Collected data

[Start of Attachment]

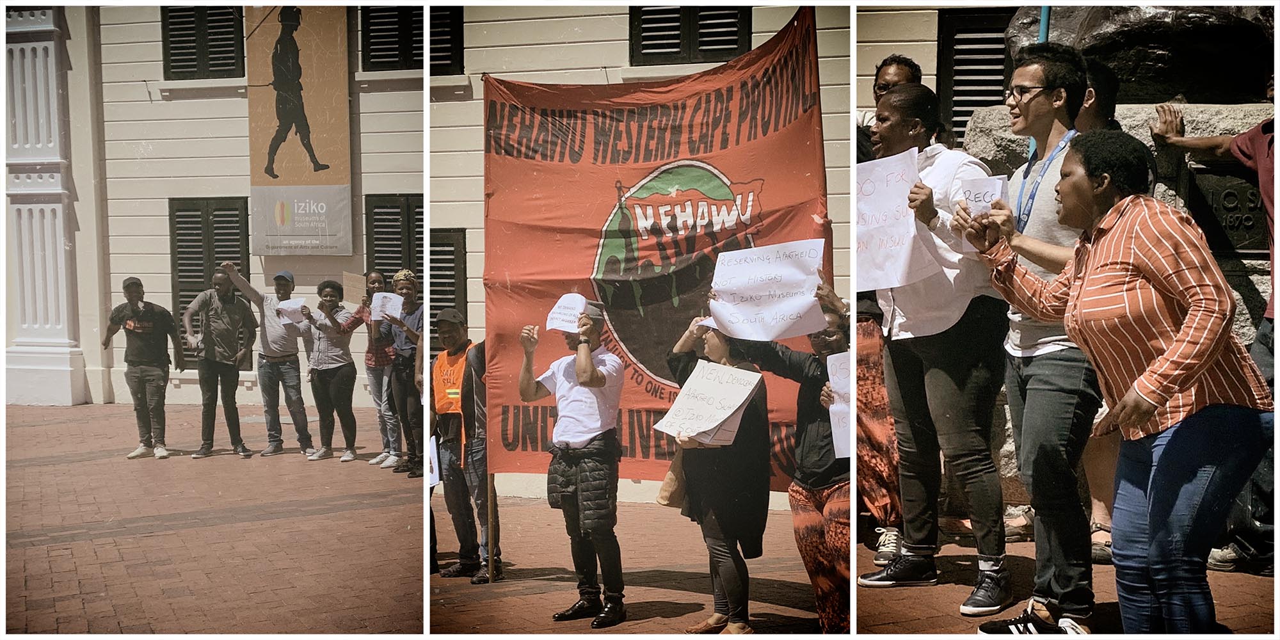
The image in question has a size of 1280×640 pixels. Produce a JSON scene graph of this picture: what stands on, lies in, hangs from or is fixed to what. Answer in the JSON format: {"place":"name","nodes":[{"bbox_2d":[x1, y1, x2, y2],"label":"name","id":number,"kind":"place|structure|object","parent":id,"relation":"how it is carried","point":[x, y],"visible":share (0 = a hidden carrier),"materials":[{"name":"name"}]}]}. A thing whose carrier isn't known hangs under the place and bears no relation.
{"place":"outdoors","nodes":[
{"label":"outdoors","id":0,"kind":"place"},
{"bbox_2d":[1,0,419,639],"label":"photograph","id":1,"kind":"object","parent":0,"point":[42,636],"visible":0.88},
{"bbox_2d":[1,401,430,634],"label":"brick pavement","id":2,"kind":"structure","parent":0,"point":[50,410],"materials":[{"name":"red brick"}]},
{"bbox_2d":[101,275,183,458],"label":"man","id":3,"kind":"object","parent":2,"relation":"on","point":[140,377],"visible":0.98},
{"bbox_2d":[181,264,258,457],"label":"man","id":4,"kind":"object","parent":2,"relation":"on","point":[225,362],"visible":0.98},
{"bbox_2d":[218,259,311,455],"label":"man","id":5,"kind":"object","parent":2,"relation":"on","point":[272,340],"visible":0.99},
{"bbox_2d":[298,277,363,461],"label":"woman","id":6,"kind":"object","parent":2,"relation":"on","point":[345,331],"visible":0.98},
{"bbox_2d":[275,298,307,325],"label":"paper sign","id":7,"kind":"object","parent":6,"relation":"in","point":[288,303],"visible":0.85,"materials":[{"name":"white paper"}]},
{"bbox_2d":[359,269,398,464],"label":"woman","id":8,"kind":"object","parent":2,"relation":"on","point":[377,277],"visible":0.64},
{"bbox_2d":[341,271,367,304],"label":"cardboard sign","id":9,"kind":"object","parent":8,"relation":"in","point":[353,286],"visible":0.89,"materials":[{"name":"cardboard"}]},
{"bbox_2d":[382,268,426,476],"label":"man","id":10,"kind":"object","parent":2,"relation":"on","point":[418,308],"visible":0.74},
{"bbox_2d":[369,291,402,320],"label":"paper sign","id":11,"kind":"object","parent":10,"relation":"in","point":[379,301],"visible":0.86,"materials":[{"name":"white paper"}]},
{"bbox_2d":[8,0,969,476],"label":"building","id":12,"kind":"structure","parent":0,"point":[227,105],"materials":[{"name":"beige paint"}]},
{"bbox_2d":[2,3,85,404],"label":"column","id":13,"kind":"structure","parent":12,"relation":"attached to","point":[59,210],"materials":[{"name":"white stone"}]},
{"bbox_2d":[161,5,245,78],"label":"window","id":14,"kind":"structure","parent":12,"relation":"in","point":[218,59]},
{"bbox_2d":[168,197,252,369],"label":"shuttered window","id":15,"kind":"structure","parent":12,"relation":"in","point":[185,301],"materials":[{"name":"wood"}]},
{"bbox_2d":[245,1,352,256],"label":"banner","id":16,"kind":"object","parent":12,"relation":"attached to","point":[342,188],"visible":0.92,"materials":[{"name":"fabric"}]},
{"bbox_2d":[360,3,423,71],"label":"window","id":17,"kind":"structure","parent":12,"relation":"in","point":[373,31],"materials":[{"name":"wood"}]},
{"bbox_2d":[362,193,424,293],"label":"shuttered window","id":18,"kind":"structure","parent":12,"relation":"in","point":[410,253],"materials":[{"name":"wood"}]},
{"bbox_2d":[426,2,462,76],"label":"window","id":19,"kind":"structure","parent":12,"relation":"in","point":[447,57],"materials":[{"name":"black wood"}]},
{"bbox_2d":[428,228,467,353],"label":"window","id":20,"kind":"structure","parent":12,"relation":"in","point":[447,251],"materials":[{"name":"wood"}]},
{"bbox_2d":[629,4,751,64],"label":"shuttered window","id":21,"kind":"structure","parent":12,"relation":"in","point":[726,44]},
{"bbox_2d":[936,7,1011,134],"label":"shuttered window","id":22,"kind":"structure","parent":12,"relation":"in","point":[941,31],"materials":[{"name":"black wood"}]},
{"bbox_2d":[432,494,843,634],"label":"brick pavement","id":23,"kind":"structure","parent":0,"point":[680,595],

[End of Attachment]

### TASK DESCRIPTION
Apart from the images, please copy every line of the data exactly as written.

### RESULT OF THIS TASK
The image in question has a size of 1280×640 pixels. Produce a JSON scene graph of this picture: what stands on, lies in, hangs from or is fixed to what. Answer in the JSON format: {"place":"name","nodes":[{"bbox_2d":[x1, y1, x2, y2],"label":"name","id":number,"kind":"place|structure|object","parent":id,"relation":"how it is carried","point":[x, y],"visible":share (0 = a hidden carrier),"materials":[{"name":"name"}]}]}. A thing whose carrier isn't known hangs under the place and bears no relation.
{"place":"outdoors","nodes":[
{"label":"outdoors","id":0,"kind":"place"},
{"bbox_2d":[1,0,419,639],"label":"photograph","id":1,"kind":"object","parent":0,"point":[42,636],"visible":0.88},
{"bbox_2d":[1,401,430,634],"label":"brick pavement","id":2,"kind":"structure","parent":0,"point":[50,410],"materials":[{"name":"red brick"}]},
{"bbox_2d":[101,275,183,458],"label":"man","id":3,"kind":"object","parent":2,"relation":"on","point":[140,377],"visible":0.98},
{"bbox_2d":[181,264,258,457],"label":"man","id":4,"kind":"object","parent":2,"relation":"on","point":[225,362],"visible":0.98},
{"bbox_2d":[218,259,311,455],"label":"man","id":5,"kind":"object","parent":2,"relation":"on","point":[272,340],"visible":0.99},
{"bbox_2d":[298,277,363,461],"label":"woman","id":6,"kind":"object","parent":2,"relation":"on","point":[345,331],"visible":0.98},
{"bbox_2d":[275,298,307,325],"label":"paper sign","id":7,"kind":"object","parent":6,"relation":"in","point":[288,303],"visible":0.85,"materials":[{"name":"white paper"}]},
{"bbox_2d":[359,269,398,464],"label":"woman","id":8,"kind":"object","parent":2,"relation":"on","point":[377,277],"visible":0.64},
{"bbox_2d":[341,271,367,304],"label":"cardboard sign","id":9,"kind":"object","parent":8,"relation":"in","point":[353,286],"visible":0.89,"materials":[{"name":"cardboard"}]},
{"bbox_2d":[382,268,426,476],"label":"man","id":10,"kind":"object","parent":2,"relation":"on","point":[418,308],"visible":0.74},
{"bbox_2d":[369,291,402,320],"label":"paper sign","id":11,"kind":"object","parent":10,"relation":"in","point":[379,301],"visible":0.86,"materials":[{"name":"white paper"}]},
{"bbox_2d":[8,0,969,476],"label":"building","id":12,"kind":"structure","parent":0,"point":[227,105],"materials":[{"name":"beige paint"}]},
{"bbox_2d":[2,3,85,404],"label":"column","id":13,"kind":"structure","parent":12,"relation":"attached to","point":[59,210],"materials":[{"name":"white stone"}]},
{"bbox_2d":[161,5,245,78],"label":"window","id":14,"kind":"structure","parent":12,"relation":"in","point":[218,59]},
{"bbox_2d":[168,197,252,369],"label":"shuttered window","id":15,"kind":"structure","parent":12,"relation":"in","point":[185,301],"materials":[{"name":"wood"}]},
{"bbox_2d":[245,1,352,256],"label":"banner","id":16,"kind":"object","parent":12,"relation":"attached to","point":[342,188],"visible":0.92,"materials":[{"name":"fabric"}]},
{"bbox_2d":[360,3,423,71],"label":"window","id":17,"kind":"structure","parent":12,"relation":"in","point":[373,31],"materials":[{"name":"wood"}]},
{"bbox_2d":[362,193,424,293],"label":"shuttered window","id":18,"kind":"structure","parent":12,"relation":"in","point":[410,253],"materials":[{"name":"wood"}]},
{"bbox_2d":[426,2,462,76],"label":"window","id":19,"kind":"structure","parent":12,"relation":"in","point":[447,57],"materials":[{"name":"black wood"}]},
{"bbox_2d":[428,228,467,353],"label":"window","id":20,"kind":"structure","parent":12,"relation":"in","point":[447,251],"materials":[{"name":"wood"}]},
{"bbox_2d":[629,4,751,64],"label":"shuttered window","id":21,"kind":"structure","parent":12,"relation":"in","point":[726,44]},
{"bbox_2d":[936,7,1011,134],"label":"shuttered window","id":22,"kind":"structure","parent":12,"relation":"in","point":[941,31],"materials":[{"name":"black wood"}]},
{"bbox_2d":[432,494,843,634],"label":"brick pavement","id":23,"kind":"structure","parent":0,"point":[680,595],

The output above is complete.